A reimagining of the world-famous Indian epic, the Mahabharat—told from the point of view of an amazing woman.

Relevant to today’s war-torn world, The Palace of Illusions takes us back to a time that is half history, half myth, and wholly magical. Narrated by Panchaali, the wife of the legendary Pandavas brothers in the Mahabharat, the novel gives us a new interpretation of this ancient tale.

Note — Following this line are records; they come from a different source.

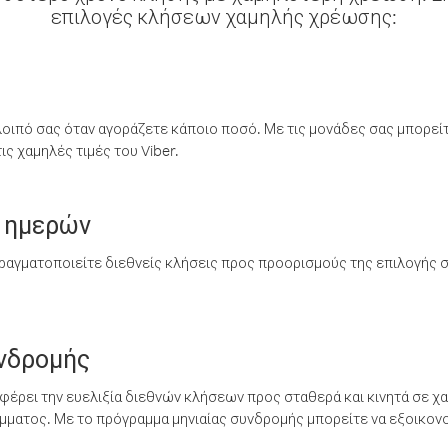
επιλογές κλήσεων χαμηλής χρέωσης:
λοιπό σας όταν αγοράζετε κάποιο ποσό. Με τις μονάδες σας μπορεί
ς χαμηλές τιμές του Viber.
 ημερών
ραγματοποιείτε διεθνείς κλήσεις προς προορισμούς της επιλογής σ
υνδρομής
έρει την ευελιξία διεθνών κλήσεων προς σταθερά και κινητά σε χα
ματος. Με το πρόγραμμα μηνιαίας συνδρομής μπορείτε να εξοικονο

The novel traces the princess Panchaali's life, beginning with her birth in fire and following her spirited balancing act as a woman with five husbands who have been cheated out of their father’s kingdom. Panchaali is swept into their quest to reclaim their birthright, remaining at their side through years of exile and a terrible civil war involving all the important kings of India. Meanwhile, we never lose sight of her strategic duels with her mother-in-law, her complicated friendship with the enigmatic Krishna, or her secret attraction to the mysterious man who is her husbands' most dangerous enemy. Panchaali is a fiery female redefining for us a world of warriors, gods, and the ever-manipulating hands of fate.

(retrieved from Amazon Mon, 30 Sep 2013 13:23:11 -0400)

In a retelling of the ancient Indian epic, the Mahabharata, Panchaali, wife of the five legendary Pandavas brothers, chronicles the problems of dealing with five husbands who have been cheated out of their birthright.